The Tsukiji Fish Market is the biggest wholesale fish and seafood market in the world and also one of the largest wholesale food markets of any kind. Every year it handles half-a-million tonnes of seafood and generates more than $20 billion in revenue. 


The market is also a major attraction for foreign visitors –  which is actually going to be its downfall !

The “inner market” (jōnai-shijō) is the licensed wholesale market, where the auctions and most of the processing of the fish take place, and where licensed wholesale dealers (around 900 of them) operate small stalls. 


The market handles more than 400 different types of seafood from seaweed to the most expensive caviar, huge tuna and controversial whales.


After the auctions end around 7am the purchased fish is either loaded onto trucks to be shipped to the next destination or on small carts and moved to the many shops inside the market. 

There the shop owners cut and prepare the products for retail. In case of large fish, for example tuna and swordfish, cutting and preparation is elaborate. 


Frozen tuna and swordfish are often cut with large band saws, and fresh tuna is carved with extremely long knives (some well over a meter in length) called oroshi-hōchō, maguro-bōchō, or hanchō-hōchō.

The “outer market” (jōgai-shijō) is a mixture of wholesale and retail shops that sell Japanese kitchen tools, restaurant supplies, groceries, and seafood, and many restaurants, especially sushi restaurants. 

The Great Kantō earthquake on September 1, 1923, devastated much of central Tokyo, including the Nihonbashi fish market.

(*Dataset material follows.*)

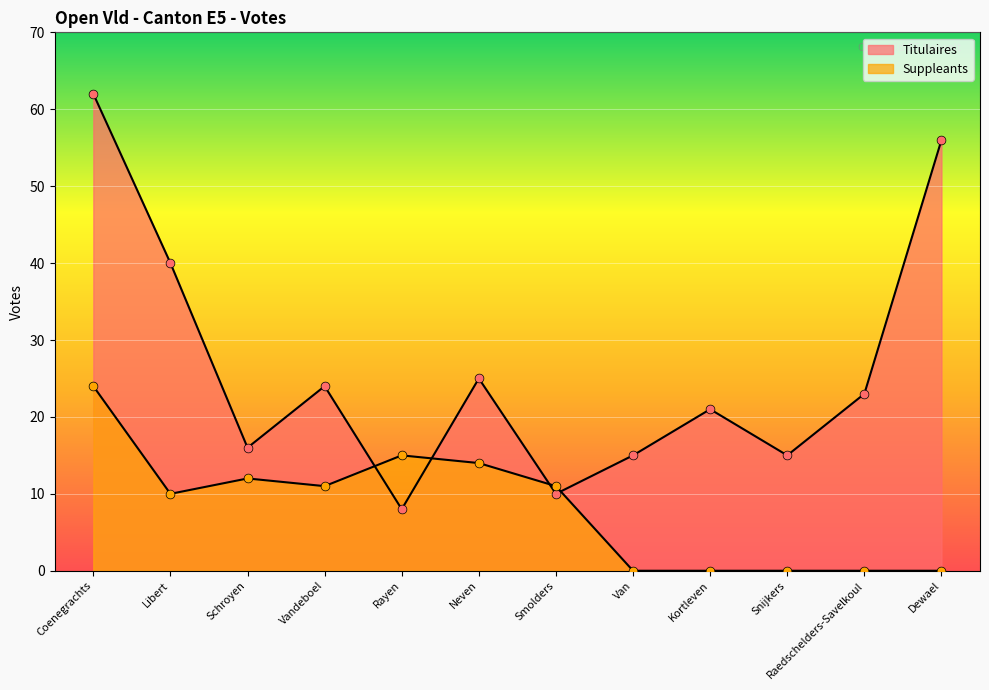

What are all the series names shown in the legend?

Titulaires, Suppleants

In the aftermath of the earthquake, the market was relocated to the Tsukiji district and, after the construction of a modern market facility was completed in 1935, the fish market began operations.  The Tsukiji Fish Market is a famous landmark in Tokyo, and has been in the same spot for eight decades, however this is soon to end.   Despite being spread over 20 hectares, the old facility is congested and crowded.  In the next few years Tsukiji will sadly be moved out of the city to a new site on in Tokyo bay.